Sen. John McCain had hit his stride yesterday morning, roaring through his stump speech in Riverside, Calif., when a seventh-grade girl stopped him cold. The shooting death of 6-year-old Kayla Rolland had scared her, she said. What would the Arizona senator do to keep it from happening again?
McCain groped for an answer, stammering about the "huge problem" of youth violence, the promise of new gun-safety technologies, the "incredible impact" of Internet smut, television and movies.
As his answer stumbled to a close, it became clear that the crackle of gunfire in Michigan on Tuesday and Pennsylvania yesterday had torn through the presidential race, pushing gun control back into focus in a campaign that has been largely devoid of issues.
Both Republican candidates were questioned on the Michigan shooting and their gun control stands yesterday, McCain in Riverside, Texas Gov. George W. Bush in Duluth, Ga.
After expressing hope that "smart gun" technology would prevent children from firing guns, Bush concluded: "The fundamental question is how this child gets hold of a gun and why. And people need to be held accountable for that."
Democrats Al Gore and Bill Bradley have been squaring off on their ambitious gun control proposals for weeks. Yesterday, Bradley released an advertisement challenging the National Rifle Association.
"My attitude toward this issue of gun control is that if anybody's going to be gun-shy, it's gonna be the NRA," the former New Jersey senator said.
And for once, there are clear distinctions among all four candidates.
"Gun control is going to be an issue," ventured Stephen Teret, director of the Johns Hopkins University Center for Gun Policy and Research.
Bradley and Gore have pushed the envelope, embracing a national system of gun registration and licensing. Gore would require photo licensing for all new handgun purchases that would certify the buyer had completed a background check and a safety course. Bradley would go further, mandating the registration of all 65 million handguns in circulation.
Gore and Bradley would ban cheap handguns, known as Saturday Night Specials, limit handgun purchases to one a month, require a three-day wait and background check for gun show purchases, and require the sale of child-proof trigger locks.
In addition, Bradley would prohibit gun dealerships in residential neighborhoods and increase the fees that gun dealers must pay for licenses. Gore would raise the penalties on dealers who knowingly sell guns to customers ineligible to purchase them.
Bush and McCain have less sweeping positions, which try to address the concerns of moderate voters without alienating conservatives who favor gun owners' rights. Critics complain that the GOP candidates' stands sound stricter than they are.
Bush calls for the enforcement of existing gun laws, a pledge that sounds tough but echoes calls from the NRA.
The Texas governor backs instant background checks at gun shows but not a waiting period, a position that gun-control advocates say would be largely ineffective. Gun shows take place on weekends, meaning that purchasers flagged by an instant computerized record check would not be able to be vetted by government agencies closed Saturdays and Sundays.

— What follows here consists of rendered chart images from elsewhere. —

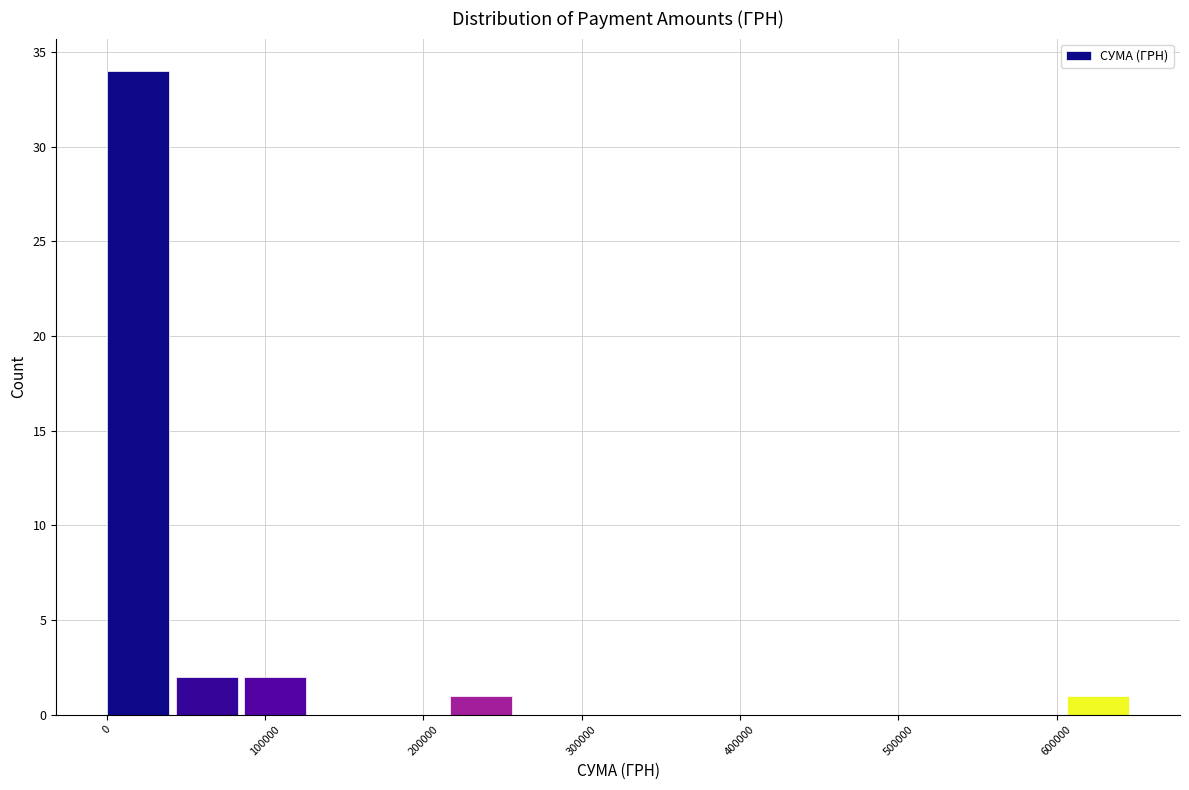

Over which range of the x-axis is the bar tallest?

0 to 40000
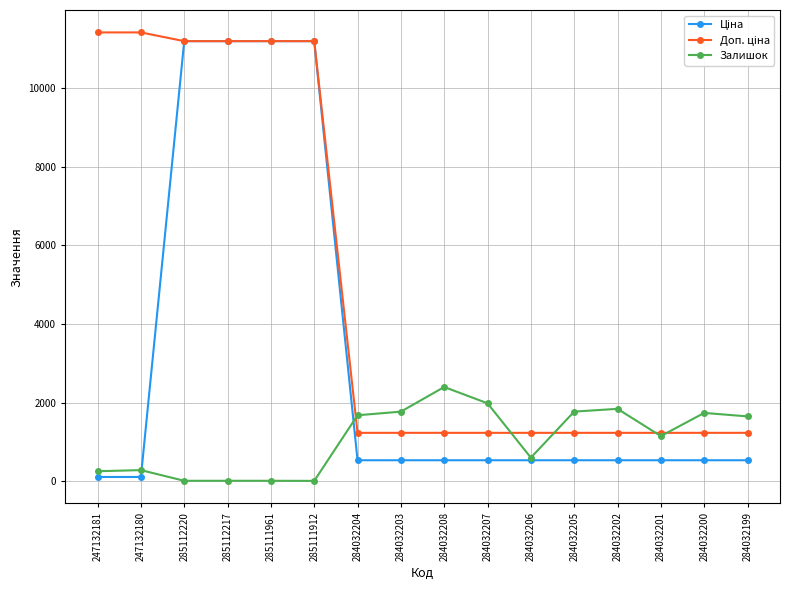

What is the total value across all series at 284032204?

3456.4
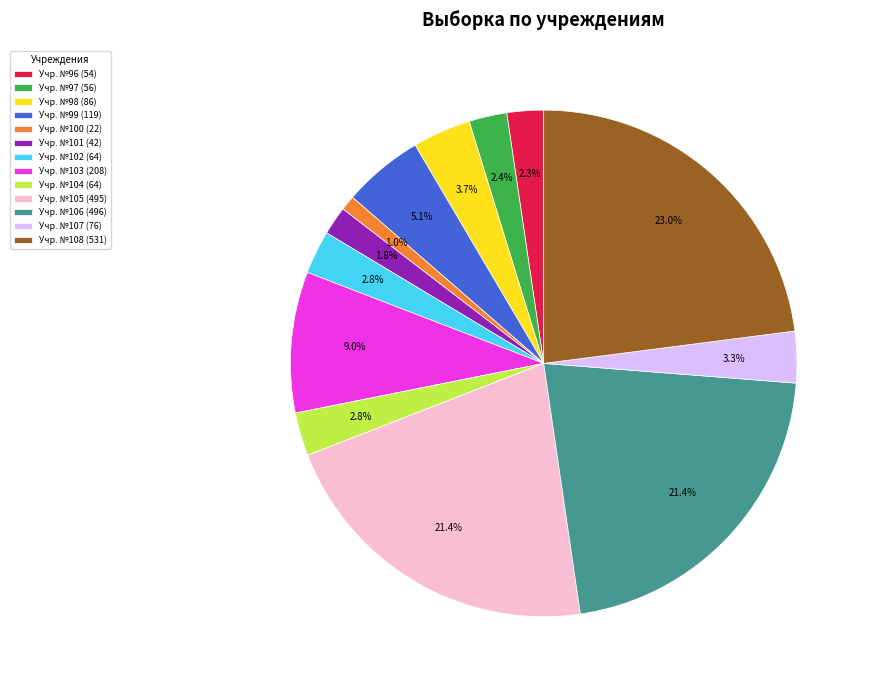

Combined, what portion of the pie is Учр. №97 (56) and Учр. №102 (64)?

5.2%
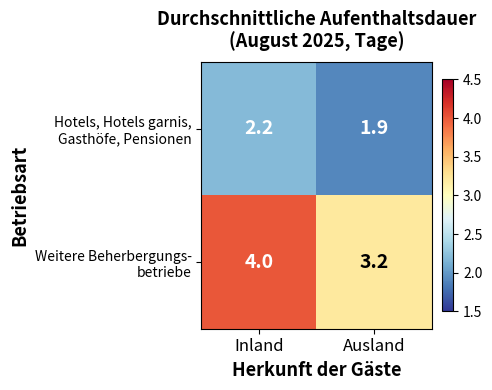

What is the maximum value shown in the chart?

4.0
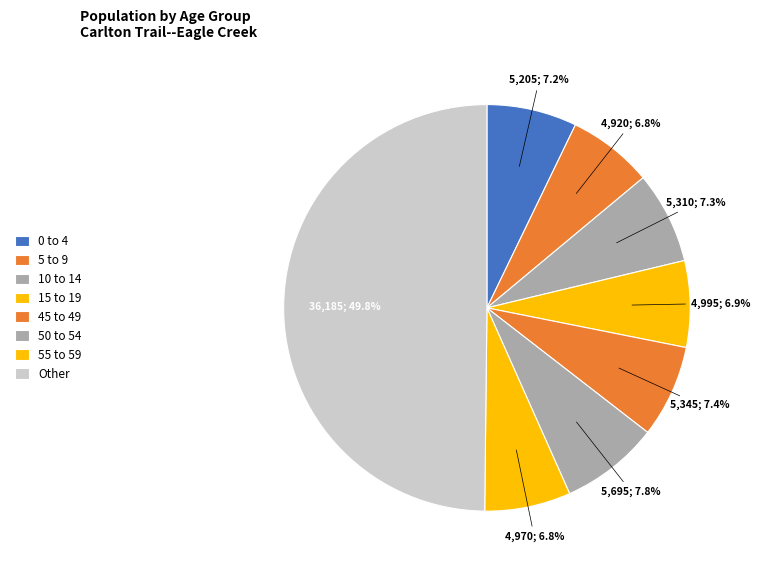

How many segments does this pie chart have?

8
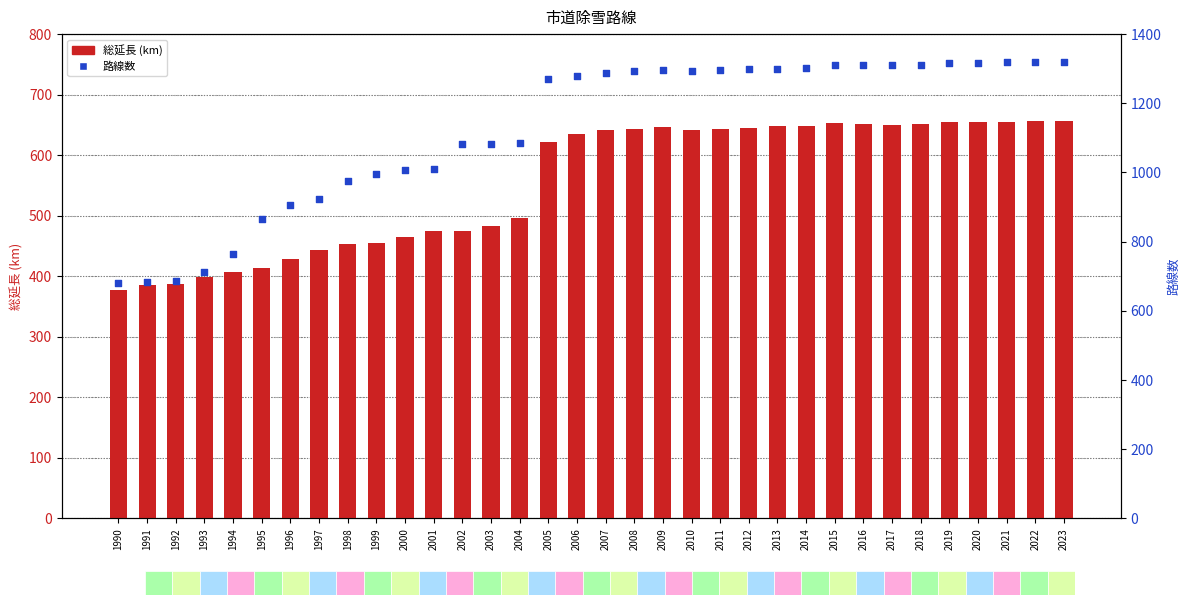

At how many categories does at least one series exceed 417?

34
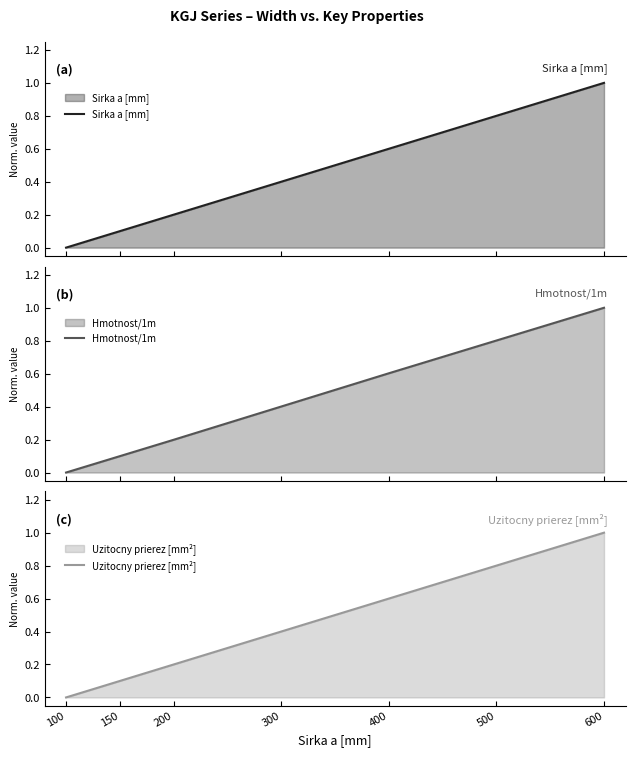

What is the maximum value for Uzitocny prierez [mm²]?

1.0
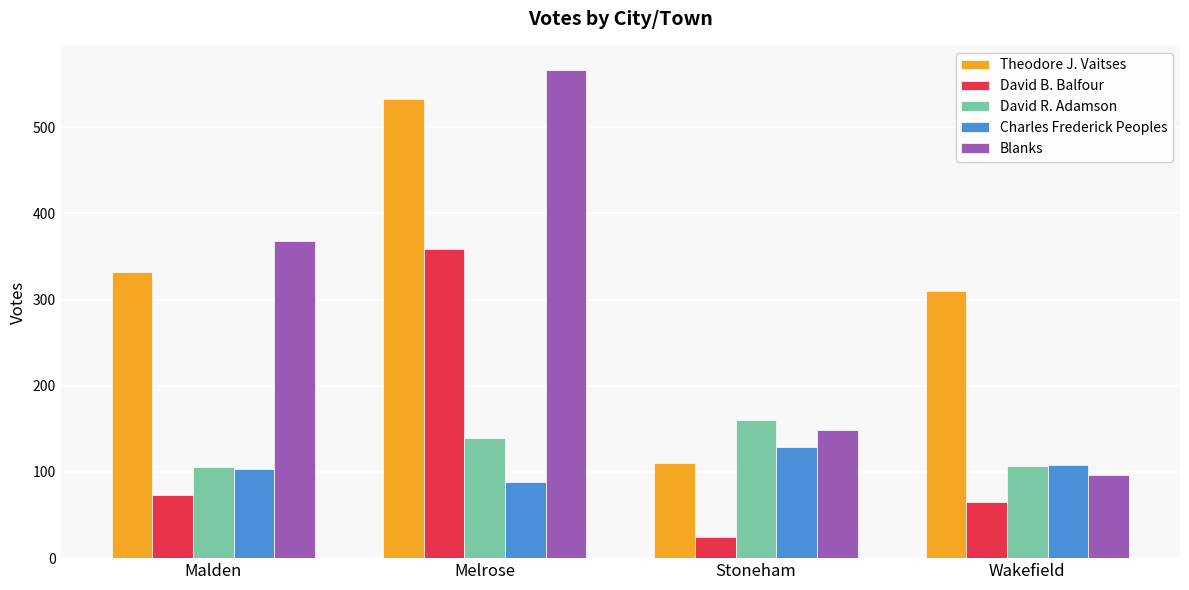

Which series has the largest range (max minus min)?

Blanks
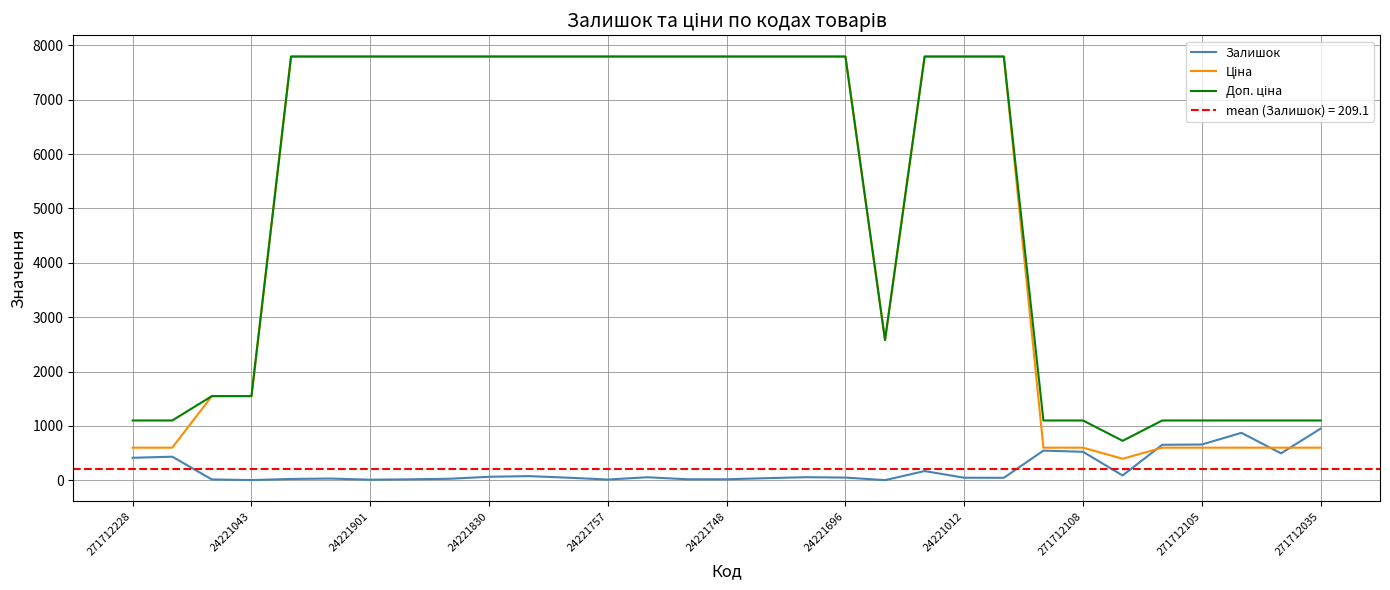

At which label does Доп. ціна reach its peak?

24221757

He backs a ban on juvenile possession of semiautomatic assault weapons, though those weapons were largely outlawed in 1994. And he supports a ban on automatic weapons that has been in place since 1986.
In a break with the NRA, Bush would raise the minimum age of handgun possession from 18 to 21, a proposal floated by President Clinton last year. And he would ban the importation of all foreign-made, high-capacity ammunition clips.
But Bush strongly opposes handgun registration, and he would not require the sale of safety locks.
"I hope people use trigger locks," Bush told reporters after a campaign appearance at the Gwinnett County Civic Center north of Atlanta. "My issue with trigger locks is: Are we going to have the trigger-lock police knocking on people's doors, [saying] `Show me your trigger locks'?"
As governor, he signed legislation legalizing the carrying of concealed weapons and legislation prohibiting Texas cities from suing gun manufacturers.
McCain is similarly ambivalent about gun control. The Youth Violence Prevention Act that he proposed in 1999 would get tough on youth offenders, prohibiting juveniles who commit gun crimes from purchasing guns again, sentencing those youths under adult guidelines and punishing children who carry guns to school. And he says he favors the sale of trigger locks.
But McCain voted against a waiting period for gun show purchases, voted for a Senate amendment to make gun show background checks voluntary, voted against the 1994 crime bill that banned certain assault weapons, and opposed background checks and waiting periods for handgun purchases.
The positions staked out by the candidates in the primary season will present voters a clear choice in the general election.